Diyanet İşleri Başkanı Prof. Dr. Ali Erbaş, Ramazan ayının son sahurunda TRT 1 ekranlarından canlı yayınlanan “Sahur Bereketi” programına konuk oldu.
Ayasofya-i Kebir Cami-i Şerifi’nin bahçesinden yayınlanan programda Başkan Erbaş, ramazan ayının son sahurunun yapıldığını belirterek, sağlık, afiyet içerisinde bayrama ulaşma temennisinde bulundu.
“Oruç, kötülüklere, sabırsızlığa karşı koruyor”
Ramazan ayı boyunca oruç tutmanın farz olduğuna ve orucun insanları kötülüklere karşı koruduğuna işaret eden Başkan Erbaş, “Ramazan ayında birinci ifade edeceğimiz husus Cenab-ı Hakk’ın Kur’an-ı Kerim’de şu ayet-i kerimesiyle gerçek oluyor; ‘Ey iman edenler!
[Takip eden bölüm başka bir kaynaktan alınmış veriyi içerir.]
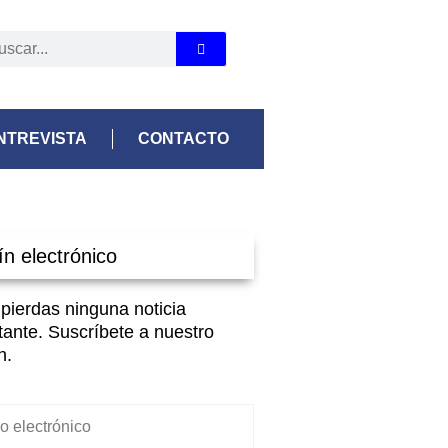
NTREVISTA
CONTACTO
ín electrónico
 pierdas ninguna noticia
tante. Suscríbete a nuestro
n.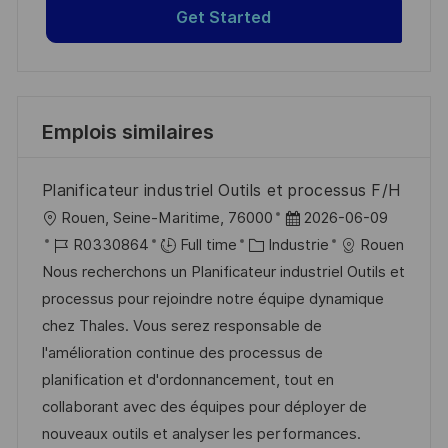
Get Started
Emplois similaires
Planificateur industriel Outils et processus F/H
l
D
Rouen, Seine-Maritime, 76000
2026-06-09
o
R
C
a
R0330864
Full time
Industrie
Rouen
c
é
a
t
Nous recherchons un Planificateur industriel Outils et
a
f
t
e
processus pour rejoindre notre équipe dynamique
l
é
é
d
chez Thales. Vous serez responsable de
i
r
g
’
l'amélioration continue des processus de
s
e
o
a
planification et d'ordonnancement, tout en
a
n
r
f
collaborant avec des équipes pour déployer de
t
c
i
f
nouveaux outils et analyser les performances.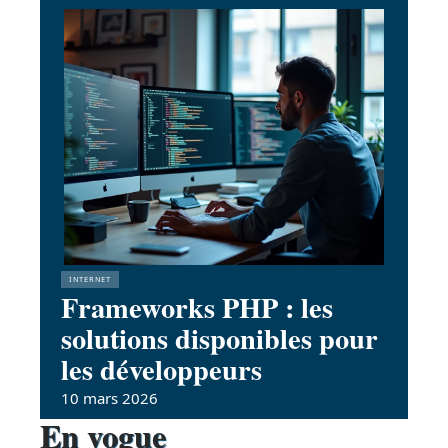
INTERNET
Frameworks PHP : les
solutions disponibles pour
les développeurs
10 mars 2026
En vogue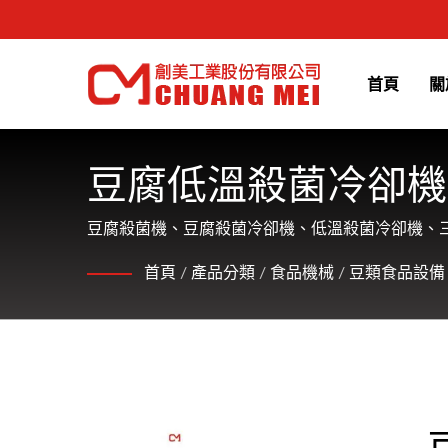
首頁
關
豆腐低溫殺菌冷卻機
豆腐殺菌機、豆腐殺菌冷卻機、低溫殺菌冷卻機、三
戶友善的服務。
首頁
/
產品分類
/
食品機械
/
豆類食品設備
Sizden öncekilere farz kılındığı gibi size de oruç farz kılındı, umulur ki korunursunuz.’ İşte biz 30 gün boyunca oruçlarımızla korunmaya çalıştık. Cenab-ı Hakk’ın bir müjdesi var, oruç demek ki koruyor. Oruç bizleri kötülüklere, sabırsızlığa karşı koruyor.” dedi.
“Ramazan ayında Kur’an’a sahip çıktığımız gibi diğer 11 ayda da sahip çıkmalıyız”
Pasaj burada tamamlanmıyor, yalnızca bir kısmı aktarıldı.